Take it easy. How long will it take you to qualify as an accountant?

SandraOhshair · 18/11/2019 07:59

Dont go in. Get a docs appointment. My good friend was like you but she just carried on and ended up having what used to be called a nervous breakdown. Dont leave it to get to that point. You wont be the first or last teacher to do this. The pressure is immense.

Frozenfan2019 · 18/11/2019 07:59

Thank you everyone for being kind. It will take years to be an accountat but I am hopefully going to do bookkeeping first and that is the course I am studying. I think I should be able to do that in about another six months or so. I don't know if anyone will hire me with no experience though. At least it's something to hope for.

OP posts:
crimsonlake · 18/11/2019 08:00

You poor thing, you are in no fit state to drive let alone work. Get home safely.

Mrstwiddle · 18/11/2019 08:06

I remember driving to work at a particularly challenging secondary school and being in tears, would occasionally think about driving into a ditch to avoid going in, it was a miserable existence. Was fortunate to get a job at a lovely sixth form after 3 months, but I always wondered how the other staff could stick it out there, the kids were awful.

Marmalady75 · 18/11/2019 08:08

I’m a teacher and took some time off for depression. At first I felt worse being off - guilty at letting my nice kids down (not the horrors that had been the final straw), but it got better. I had time to rest and think. I went for lots of walks and that helped me to focus.
OP - you are not a failure because you are struggling at the moment. You’ve made a brave decision to retrain and I applaud that. It seems to me that people can have a whole host of jobs and careers nowadays. My sister has trained for so many jobs, does them until she is bored and then changes.

Mrstwiddle · 18/11/2019 08:08

Secondary schools are definitely considerably harder than working in further education if that might be an option for you? Even if it’s only short term.

Emeraldshamrock · 18/11/2019 08:10

I am a secondary teacher and feel like I just go in everyday to be verbally abused and made to feel (by kids not staff) that I am a failure
Lil shit bags I wonder do these teens realise what they are causing.
I am sorry OP.
Get well soon, your health is your main priority. Flowers

Emmapeeler1 · 18/11/2019 08:15

Hi OP, so sorry you are feeling this way.
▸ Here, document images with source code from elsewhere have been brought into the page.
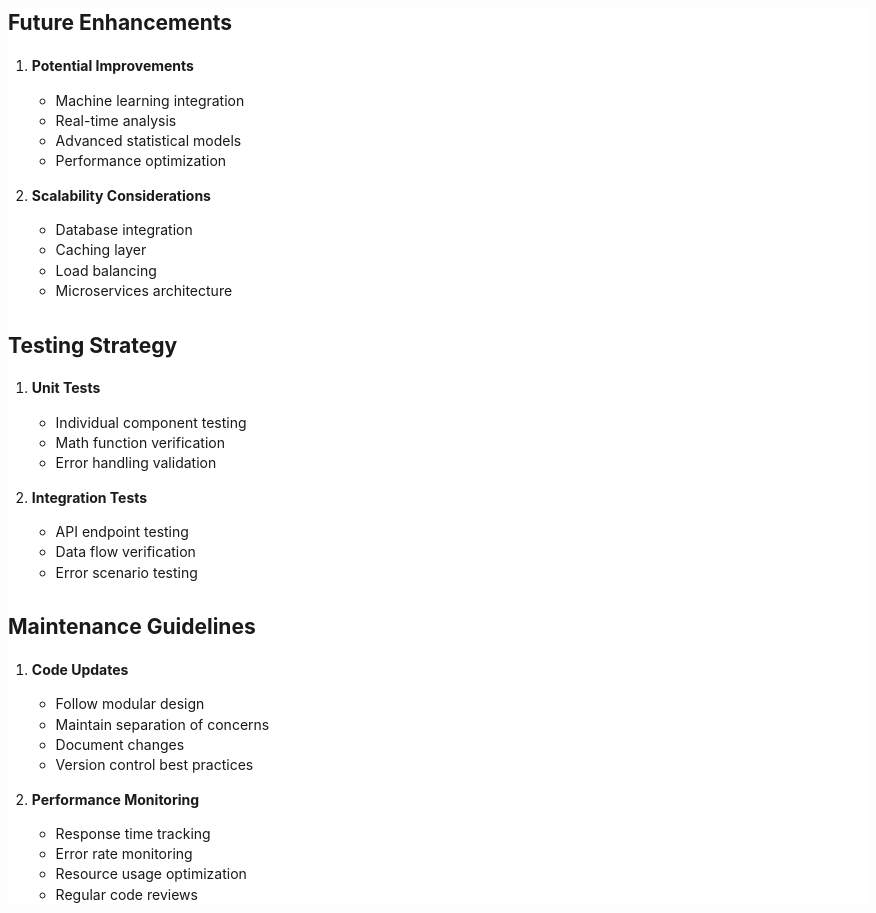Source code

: ## Future Enhancements

1. **Potential Improvements**
   - Machine learning integration
   - Real-time analysis
   - Advanced statistical models
   - Performance optimization

2. **Scalability Considerations**
   - Database integration
   - Caching layer
   - Load balancing
   - Microservices architecture

## Testing Strategy

1. **Unit Tests**
   - Individual component testing
   - Math function verification
   - Error handling validation

2. **Integration Tests**
   - API endpoint testing
   - Data flow verification
   - Error scenario testing

## Maintenance Guidelines

1. **Code Updates**
   - Follow modular design
   - Maintain separation of concerns
   - Document changes
   - Version control best practices

2. **Performance Monitoring**
   - Response time tracking
   - Error rate monitoring
   - Resource usage optimization
   - Regular code reviews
I didn’t even make it to teaching so you sound like a superwoman to me. I think a GP visit is a good idea. Not being able to drive to work because you are crying sounds not normal. Even a week off would help you.

On accountancy, I work for a local authority and there are things like children’s services finance teams. Many ex-teachers at the council also. Could you work somewhere like that while retraining?

Frozenfan2019 · 18/11/2019 08:27

@Emeraldshamrock. Thanks you've cheered me up Smile I wonder do these teens realise what they are causing. They don't and the last thing I would want is to blame them. They are children. It's a normal part of their development to push back and be difficult. It's just not something I am coping very well with anymore. I just want to feel like I am making a positive difference but I'm not. I'm not at a tough school, my school is high achieving but it's comprehensive so has its difficult classes. I am lost and out of my depth. I've been teaching for years but I was stronger and able to put more of myself in before I had kids of my own.

@Emmapeeler1 thanks. I might look into stuff like that. I have applied for a couple of higher education roles but I don't really feel passionate about that either. Apart from weekend and evening jobs as a teen and at uni I have only ever taught so I feel unqualified to apply for anything else and don't even know where to start!

OP posts:
cherryblossomgin · 18/11/2019 08:27

Do you think it could be seasonal depression? I have an anxiety disorder which sometimes causes low mood. In the winter I become very depressed this is year three of it and I've got the hang off it now. I up my antidepressants. For me it's like a black cloud hangs over me and life just feels harder. It clears around January.